Au cours du procès, Aurélie S. faisait face à des accusations portant sur la réclusion criminelle à perpétuité. Cependant, le tribunal, n'ayant pas trouvé de preuves suffisantes quant à son intention de tuer, l'a finalement condamnée à 25 ans de prison pour négligence ayant entraîné la mort de ses enfants, nés respectivement en 2018 et 2019. Le verdict a été accueilli avec une froideur tragique par la mère, qui est restée impassible à l’annonce de la sentence.
Les premiers éléments de l'enquête avaient révélé qu'un ami de sa fille avait informé les autorités après que l'adolescente lui ait révélé qu'il y avait un bébé dans le congélateur. Aurélie S. a tenté de défendre ses actions en affirmant que l'un des nourrissons était mort suite à une chute, une version rapidement contestée par les enquêteurs et par les témoignages de ses propres enfants.
Les circonstances entourant la mort du deuxième nourrisson sont tout aussi troublantes. Selon Aurélie S., elle n'était pas consciente de sa grossesse et a accouché sur son canapé sans même couper le cordon ombilical. Le bébé est mort par asphyxie, laissant planer une ombre de sidération sur son ignorance des procédures d'urgence.

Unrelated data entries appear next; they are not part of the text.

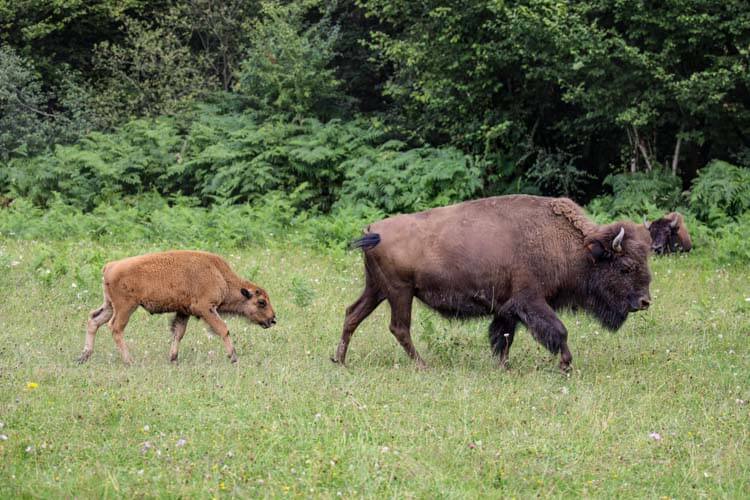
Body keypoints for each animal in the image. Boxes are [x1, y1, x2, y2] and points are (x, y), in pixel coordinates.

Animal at [78, 249, 278, 364]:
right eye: (261, 302)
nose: (273, 319)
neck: (220, 275)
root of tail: (110, 266)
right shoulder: (205, 308)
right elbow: (223, 329)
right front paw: (234, 357)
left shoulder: (184, 311)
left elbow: (178, 333)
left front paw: (173, 358)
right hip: (125, 307)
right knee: (115, 327)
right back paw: (129, 361)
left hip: (109, 305)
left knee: (93, 320)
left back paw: (83, 357)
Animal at [332, 195, 656, 372]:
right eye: (626, 267)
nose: (645, 301)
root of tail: (373, 230)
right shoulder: (531, 301)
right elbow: (558, 330)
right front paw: (565, 364)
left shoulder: (507, 308)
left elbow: (503, 337)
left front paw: (503, 366)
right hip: (400, 292)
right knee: (399, 327)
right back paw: (422, 365)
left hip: (377, 289)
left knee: (352, 314)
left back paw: (340, 360)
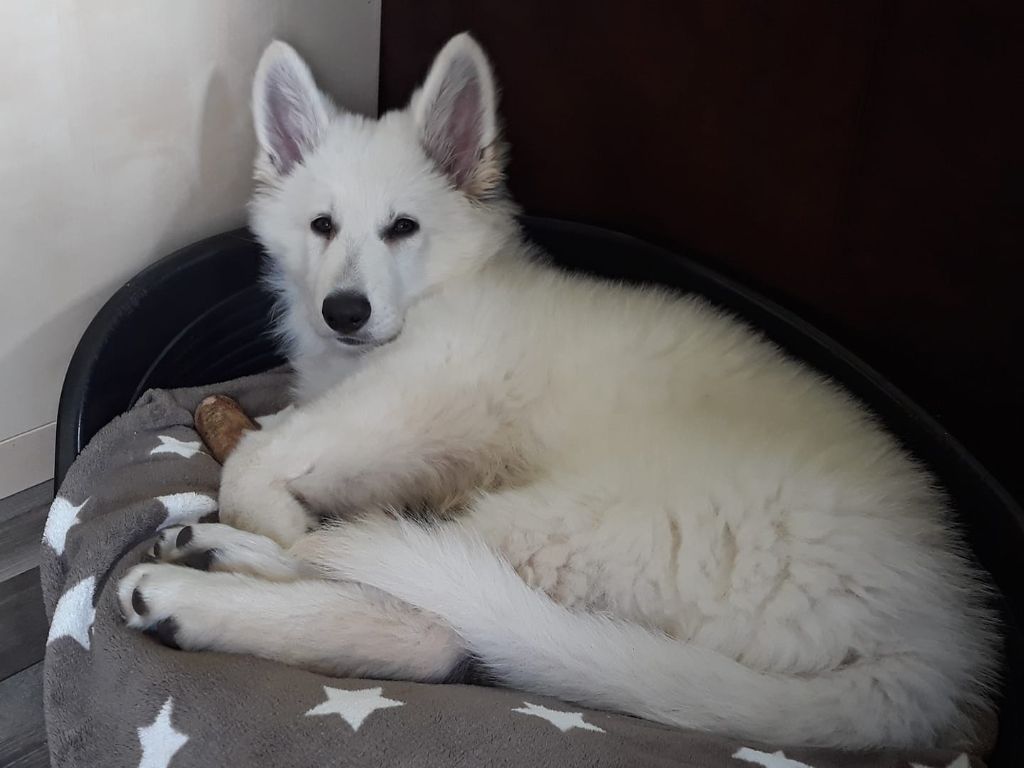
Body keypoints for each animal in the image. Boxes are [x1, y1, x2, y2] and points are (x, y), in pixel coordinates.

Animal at [119, 32, 999, 749]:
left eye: (403, 228)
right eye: (321, 226)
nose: (345, 313)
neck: (444, 292)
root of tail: (933, 647)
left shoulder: (399, 408)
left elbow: (257, 465)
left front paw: (263, 516)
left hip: (572, 527)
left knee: (415, 617)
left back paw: (190, 591)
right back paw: (211, 554)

Les parties civiles, comprenant ses trois filles âgées de 13 à 21 ans et les pères des bébés, étaient présentes lors des débats. L'un des pères a même découvert sa paternité lors de l’enquête, ajoutant une dimension encore plus douloureuse à ce drame familial. À travers cette affaire, les échos du passé résonnent, rappelant des cas similaires tels que celui de Véronique Courjault, qui avait été condamnée en 2009 pour avoir congelé deux de ses enfants.
Dans ce contexte troublant, des experts s'interrogent sur la nécessité de revoir le cadre légal autour de la parentalité et du soutien aux mères en détresse. Le Dr Julien P., psychiatre, a souligné l’importance d’une approche préventive et d’une plus grande sensibilisation sur les signes de détresse psychologique chez les parents. Cette tragédie, tout en étant un cas isolé, met en lumière le besoin urgent de réévaluation des dispositifs d’assistance aux mères.